Би выглядит просто потрясающе в своем лимонно-зеленом шелковом платье с заниженной талией и огромных круглых солнцезащитных очках от Gucci, украшенных на переносице золотистыми пчелками.
– Ты великолепна, – говорит Алекс, принимая ее поцелуй в щеку.
– Что ж, спасибо, милый, – отвечает Би. Она хватает их обоих за руки и тащит вниз по ступенькам. – Вообще-то с выбором платья мне помогала Джун. Это McQueen. Ты знал, что твоя сестра гений?
– Меня уже поставили об этом в известность.
– Мы пришли, – произносит Би, когда они добираются до первого ряда. – Эти места наши.
Генри смотрит на пышные зеленые подушки на сиденьях, увенчанные пухлыми и блестящими программками Уимблдона-2020, прямо у переднего края ложи.
– Спереди и в центре? – спрашивает он с ноткой нервозности. – Серьезно?
– Да, Генри. Если ты забыл, то ты – принц, а эта ложа называется королевской. – Она машет рукой фотографам внизу, которые уже вовсю их снимают, а затем наклоняется к ним и шепчет: – Не переживайте. Не думаю, что они смогут заметить атмосферу эротичной интрижки между вами вон с той лужайки.
– Очень смешно, Би, – монотонно произносит Генри. Его уши порозовели, и, несмотря на свои опасения, он занимает свое место между Алексом и сестрой, держа локти плотно прижатыми к бокам, чтобы не касаться Алекса.
Полдня спустя к ним присоединяются Филипп и Марта. Филипп, как всегда, великолепен. Алекс задумывается, как такая богатая генетика создала Беатрис и Генри, с их озорными улыбками, выразительными скулами и в целом очень интересной внешностью, при этом напрочь позабыв об их брате. Филипп выглядит как стандартный симпатичный парень со случайного фото в интернете.

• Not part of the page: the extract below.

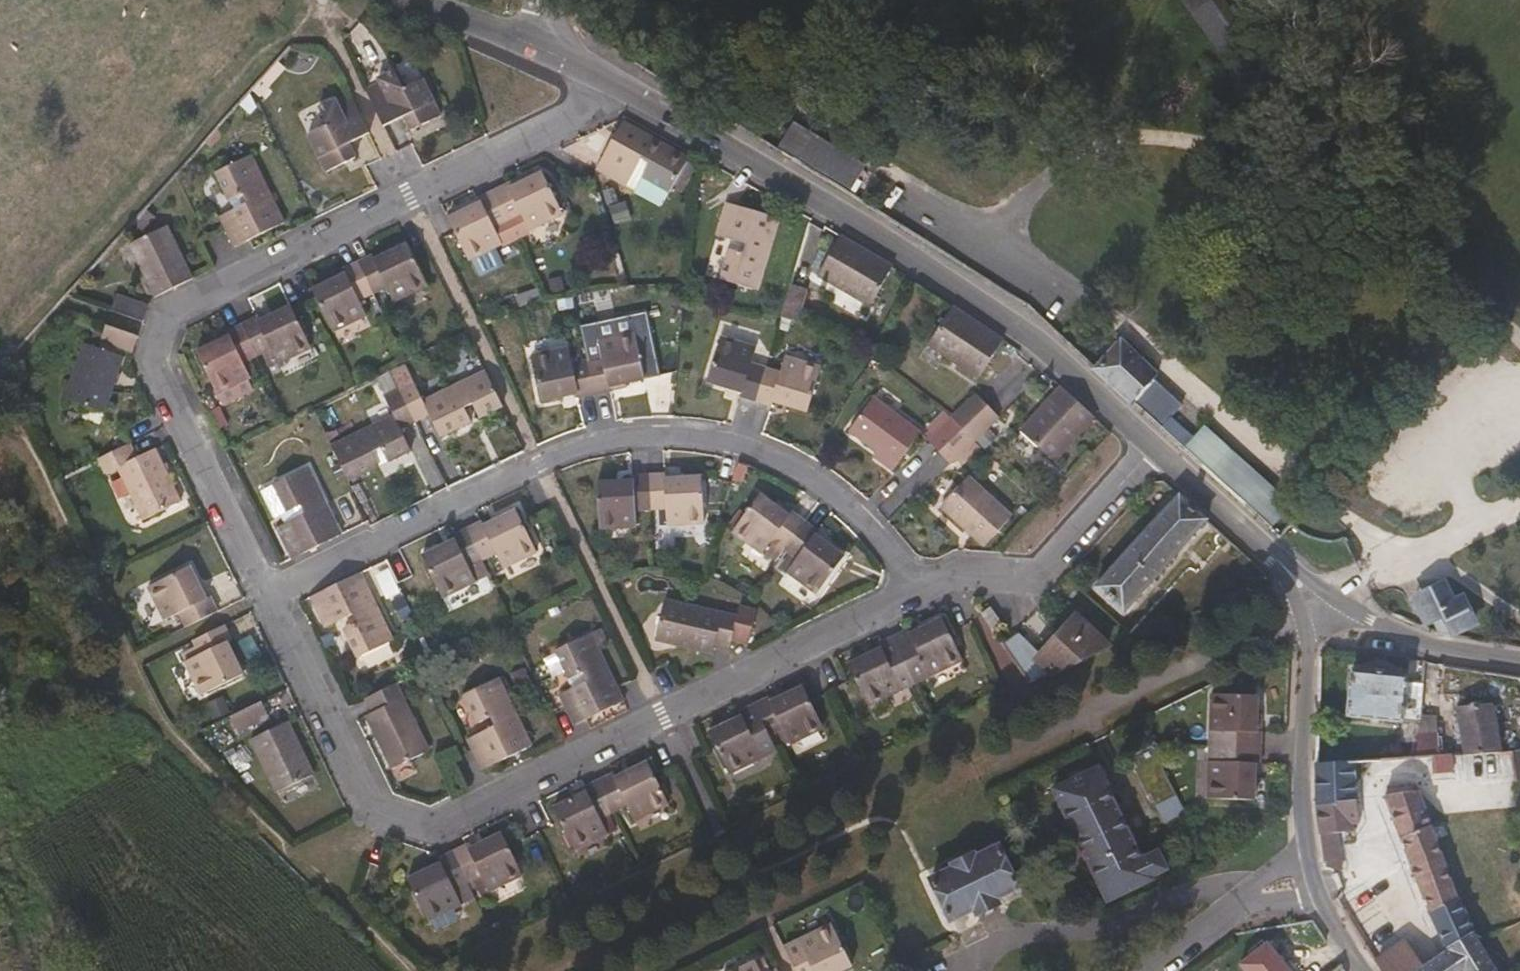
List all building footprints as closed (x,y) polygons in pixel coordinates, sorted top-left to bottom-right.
[(442,114),(423,79),(405,87),(396,71),(380,79),(382,83),(368,90),(386,126),(407,116),(413,129),(442,114)] [(354,97),(350,90),(336,97),(337,99),(340,104),(354,97)] [(372,133),(354,97),(340,104),(337,99),(321,107),(330,124),(309,134),(328,171),(358,156),(351,144),(372,133)] [(691,157),(623,121),(599,169),(630,185),(645,155),(656,160),(647,177),(673,191),(691,157)] [(853,188),(866,160),(789,124),(776,152),(853,188)] [(287,222),(254,154),(219,171),(233,200),(246,193),(251,201),(222,215),(237,246),(287,222)] [(640,190),(647,177),(656,160),(645,155),(630,185),(640,190)] [(563,214),(543,172),(525,181),(528,185),(513,193),(510,187),(508,183),(494,191),(509,222),(522,215),(530,231),(563,214)] [(513,193),(528,185),(525,181),(510,187),(513,193)] [(496,229),(509,222),(494,191),(479,197),(481,202),(484,207),(470,214),(467,209),(451,217),(472,258),(503,243),(496,229)] [(624,200),(608,207),(616,225),(632,218),(624,200)] [(158,214),(148,201),(137,213),(146,224),(158,214)] [(470,214),(484,207),(481,202),(467,209),(470,214)] [(759,290),(780,218),(727,202),(718,236),(746,244),(744,253),(729,249),(720,279),(759,290)] [(195,278),(169,226),(133,243),(158,296),(195,278)] [(870,306),(894,267),(882,259),(841,235),(831,255),(819,275),(870,306)] [(429,285),(408,242),(391,251),(394,257),(380,264),(377,258),(375,253),(359,261),(375,293),(390,286),(397,301),(429,285)] [(380,264),(394,257),(391,251),(377,258),(380,264)] [(363,299),(375,293),(359,261),(345,268),(347,272),(350,278),(337,285),(334,279),(315,289),(336,331),(370,314),(363,299)] [(337,285),(350,278),(347,272),(334,279),(337,285)] [(797,322),(807,289),(791,283),(781,317),(797,322)] [(147,321),(151,304),(120,294),(115,309),(147,321)] [(314,346),(293,304),(275,313),(278,318),(264,325),(261,320),(258,315),(245,322),(260,354),(265,351),(274,347),(282,362),(314,346)] [(981,377),(1005,339),(954,305),(929,343),(981,377)] [(647,378),(637,333),(653,329),(650,311),(582,325),(589,358),(596,393),(628,386),(627,382),(647,378)] [(264,325),(278,318),(275,313),(261,320),(264,325)] [(246,361),(260,354),(245,322),(229,329),(231,333),(234,338),(220,346),(217,341),(200,349),(220,392),(254,376),(246,361)] [(141,335),(109,324),(105,339),(136,350),(141,335)] [(663,375),(653,329),(637,333),(647,378),(663,375)] [(220,346),(234,338),(231,333),(217,341),(220,346)] [(767,368),(755,365),(759,348),(721,337),(710,383),(728,388),(729,382),(745,387),(744,392),(742,397),(757,401),(767,368)] [(1132,401),(1158,373),(1120,338),(1094,367),(1132,401)] [(106,410),(125,355),(85,342),(67,397),(106,410)] [(596,393),(589,358),(573,361),(570,344),(535,351),(544,398),(563,394),(562,388),(577,385),(578,392),(578,396),(596,393)] [(282,362),(274,347),(265,351),(273,367),(282,362)] [(809,412),(822,367),(787,357),(782,373),(767,368),(757,401),(773,407),(775,402),(776,396),(791,401),(790,406),(809,412)] [(401,389),(390,368),(376,375),(387,396),(401,389)] [(471,419),(465,407),(475,403),(481,415),(503,404),(486,369),(423,400),(415,382),(401,389),(415,419),(429,412),(441,435),(471,419)] [(744,392),(745,387),(729,382),(728,388),(744,392)] [(578,392),(577,385),(562,388),(563,394),(578,392)] [(1095,416),(1062,385),(1020,430),(1054,461),(1095,416)] [(375,452),(384,447),(391,461),(413,449),(401,426),(415,419),(401,389),(387,396),(395,413),(334,443),(351,480),(381,465),(375,452)] [(965,429),(989,405),(978,392),(952,417),(965,429)] [(791,401),(776,396),(775,402),(790,406),(791,401)] [(923,431),(876,396),(851,429),(877,449),(898,464),(923,431)] [(977,440),(1001,417),(989,405),(965,429),(977,440)] [(928,440),(947,422),(942,417),(928,430),(930,433),(925,437),(928,440)] [(940,453),(965,429),(952,417),(947,422),(928,440),(940,453)] [(959,458),(977,440),(965,429),(940,453),(951,464),(959,458)] [(965,463),(982,446),(977,440),(959,458),(965,463)] [(121,467),(141,457),(134,442),(103,457),(110,473),(121,467)] [(183,500),(159,449),(141,457),(121,467),(146,518),(183,500)] [(898,464),(877,449),(874,454),(878,459),(882,460),(894,469),(898,464)] [(343,533),(310,466),(275,484),(289,511),(302,505),(307,512),(280,526),(294,557),(343,533)] [(706,523),(703,476),(682,476),(683,484),(668,484),(668,477),(668,473),(651,474),(652,509),(668,508),(668,524),(706,523)] [(652,509),(651,474),(634,474),(634,478),(634,486),(619,487),(618,479),(598,480),(600,527),(638,525),(638,509),(652,509)] [(985,545),(1012,514),(971,476),(942,507),(985,545)] [(634,486),(634,478),(618,479),(619,487),(634,486)] [(787,549),(806,521),(793,512),(788,519),(774,509),(777,504),(761,493),(734,532),(763,554),(765,554),(776,563),(787,549)] [(1123,612),(1207,518),(1180,493),(1096,587),(1123,612)] [(793,512),(779,501),(777,504),(774,509),(788,519),(793,512)] [(540,550),(519,509),(500,518),(502,522),(488,529),(485,525),(483,520),(468,527),(484,560),(498,552),(506,568),(540,550)] [(488,529),(502,522),(500,518),(485,525),(488,529)] [(819,595),(848,555),(830,543),(826,547),(814,538),(818,533),(819,531),(806,521),(787,549),(799,557),(788,572),(819,595)] [(469,567),(484,560),(468,527),(453,535),(456,539),(458,545),(444,552),(441,546),(424,555),(445,597),(476,582),(469,567)] [(1337,540),(1337,529),(1324,528),(1323,540),(1337,540)] [(830,543),(818,533),(814,538),(826,547),(830,543)] [(444,552),(458,545),(456,539),(441,546),(444,552)] [(1147,599),(1176,633),(1220,596),(1191,562),(1147,599)] [(204,599),(197,585),(202,582),(194,564),(150,585),(167,620),(184,612),(189,624),(220,610),(213,595),(209,596),(204,599)] [(395,640),(373,596),(361,570),(313,594),(328,625),(355,612),(359,621),(346,628),(360,657),(395,640)] [(209,596),(202,582),(197,585),(204,599),(209,596)] [(1453,602),(1443,583),(1439,586),(1435,583),(1431,583),(1423,588),(1424,594),(1413,600),(1423,619),(1431,615),(1440,609),(1452,632),(1454,632),(1474,621),(1462,597),(1453,602)] [(749,640),(756,607),(739,604),(738,614),(667,598),(657,638),(713,651),(714,643),(731,647),(733,637),(749,640)] [(992,634),(1005,625),(992,606),(979,616),(992,634)] [(1452,632),(1440,609),(1431,615),(1433,620),(1422,626),(1433,631),(1438,632),(1456,635),(1454,632),(1452,632)] [(1107,644),(1075,615),(1050,642),(1037,657),(1050,673),(1107,644)] [(964,661),(944,619),(925,628),(928,634),(914,641),(911,634),(909,630),(896,637),(918,683),(964,661)] [(1037,657),(1050,642),(1036,621),(1003,645),(1031,682),(1050,673),(1037,657)] [(245,672),(237,655),(231,657),(225,643),(230,640),(234,639),(226,623),(196,637),(199,643),(203,651),(188,658),(186,659),(202,693),(245,672)] [(914,641),(928,634),(925,628),(911,634),(914,641)] [(610,643),(603,630),(595,635),(602,647),(610,643)] [(577,721),(627,697),(602,647),(595,635),(594,631),(558,649),(571,676),(586,669),(590,678),(562,692),(577,721)] [(918,683),(896,637),(882,643),(884,648),(887,654),(874,660),(870,654),(852,663),(873,705),(918,683)] [(237,655),(230,640),(225,643),(231,657),(237,655)] [(203,651),(199,643),(185,650),(188,658),(203,651)] [(874,660),(887,654),(884,648),(870,654),(874,660)] [(1470,697),(1471,668),(1442,664),(1440,695),(1470,697)] [(1420,716),(1422,682),(1407,681),(1407,676),(1352,670),(1347,716),(1402,721),(1399,757),(1418,756),(1420,716)] [(533,742),(516,707),(501,676),(471,691),(483,717),(493,712),(498,722),(471,735),(486,765),(533,742)] [(432,747),(406,693),(399,680),(372,693),(379,706),(372,711),(397,764),(432,747)] [(824,726),(804,684),(786,692),(791,698),(776,706),(772,699),(771,695),(755,703),(770,733),(783,726),(791,742),(824,726)] [(1254,695),(1255,686),(1230,685),(1229,694),(1254,695)] [(791,698),(786,692),(772,699),(776,706),(791,698)] [(1248,731),(1250,715),(1256,716),(1258,695),(1254,695),(1229,694),(1209,693),(1206,730),(1208,730),(1207,747),(1261,750),(1262,732),(1248,731)] [(212,720),(228,715),(222,698),(206,703),(212,720)] [(240,730),(271,715),(263,701),(232,715),(240,730)] [(1500,752),(1492,701),(1457,707),(1464,748),(1438,749),(1439,755),(1450,754),(1500,752)] [(765,754),(758,739),(770,733),(755,703),(741,709),(743,712),(746,719),(733,726),(729,719),(710,728),(730,770),(765,754)] [(733,726),(746,719),(743,712),(729,719),(733,726)] [(1262,732),(1263,716),(1256,716),(1250,715),(1248,731),(1262,732)] [(1438,749),(1435,717),(1420,716),(1418,756),(1431,755),(1439,755),(1438,749)] [(315,773),(290,722),(254,739),(279,790),(315,773)] [(1246,778),(1247,762),(1254,763),(1260,764),(1261,750),(1207,747),(1207,759),(1205,760),(1203,796),(1252,800),(1253,779),(1246,778)] [(1453,788),(1450,754),(1439,755),(1431,755),(1434,789),(1453,788)] [(1434,789),(1431,755),(1418,756),(1399,757),(1353,760),(1354,783),(1384,780),(1385,794),(1417,791),(1434,789)] [(1514,779),(1519,779),(1519,755),(1512,756),(1514,779)] [(670,799),(650,759),(633,767),(635,772),(621,780),(618,774),(616,770),(601,777),(616,809),(631,801),(638,815),(670,799)] [(1359,823),(1356,799),(1354,783),(1353,760),(1315,761),(1317,805),(1320,833),(1337,831),(1354,830),(1353,824),(1359,823)] [(1146,768),(1154,791),(1169,786),(1161,763),(1146,768)] [(1143,857),(1129,829),(1099,766),(1052,788),(1106,900),(1152,878),(1151,875),(1166,867),(1157,850),(1143,857)] [(621,780),(635,772),(633,767),(618,774),(621,780)] [(602,815),(613,810),(616,809),(601,777),(587,784),(589,788),(592,794),(576,802),(573,796),(555,804),(575,846),(609,829),(602,815)] [(576,802),(592,794),(589,788),(573,796),(576,802)] [(1449,878),(1436,843),(1417,791),(1385,794),(1422,889),(1437,923),(1446,946),(1469,931),(1470,931),(1476,929),(1472,921),(1479,918),(1469,892),(1466,893),(1456,897),(1449,878)] [(1176,796),(1156,803),(1162,822),(1182,815),(1176,796)] [(525,869),(506,829),(487,837),(490,843),(476,850),(473,844),(472,840),(457,848),(471,878),(487,870),(494,885),(525,869)] [(1341,859),(1337,831),(1320,833),(1324,862),(1341,859)] [(476,850),(490,843),(487,837),(473,844),(476,850)] [(1018,887),(999,845),(976,857),(974,853),(951,864),(953,866),(931,877),(950,918),(974,906),(979,915),(999,906),(995,898),(1018,887)] [(466,898),(459,883),(471,878),(457,848),(443,855),(444,857),(446,863),(433,870),(430,864),(411,874),(431,915),(466,898)] [(433,870),(446,863),(444,857),(430,864),(433,870)] [(1342,868),(1341,859),(1324,862),(1326,867),(1332,866),(1335,868),(1336,870),(1342,868)] [(1466,893),(1459,875),(1449,878),(1456,897),(1466,893)] [(478,893),(471,878),(459,883),(466,898),(478,893)] [(828,921),(782,944),(796,970),(823,970),(829,967),(831,970),(838,970),(850,965),(828,921)] [(1448,951),(1446,946),(1437,923),(1376,963),(1381,970),(1418,970),(1448,951)] [(1474,934),(1448,951),(1418,970),(1496,970),(1474,934)] [(754,959),(729,970),(760,970),(754,959)] [(1346,970),(1341,963),(1330,970),(1345,970),(1346,970)]
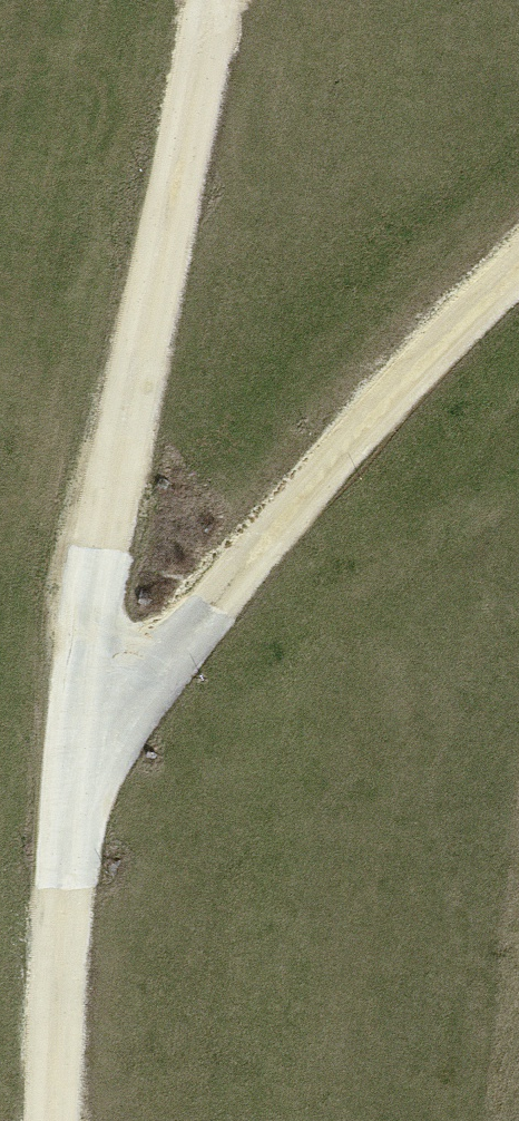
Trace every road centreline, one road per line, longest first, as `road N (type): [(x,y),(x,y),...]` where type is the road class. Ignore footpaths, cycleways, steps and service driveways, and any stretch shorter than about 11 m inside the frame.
road 1 (track): [(218,0),(107,503),(73,771),(48,1120)]
road 2 (track): [(73,771),(417,371),(518,279)]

– Доброе утро, – произносит Филипп, занимая свое место рядом с Би. Его взгляд дважды скользит по Алексу, и тот ощущает немой вопрос по поводу того, зачем его вообще пригласили на этот матч. Быть может, Алексу тут не место, но ему все равно. Марта смотрит на него так же странно. Возможно, она до сих пор злится на него за тот свадебный торт.
– Добрый день, Пип, – вежливо здоровается Би. – Марта.
Мышцы на спине Генри, сидящего рядом с Алексом, напрягаются.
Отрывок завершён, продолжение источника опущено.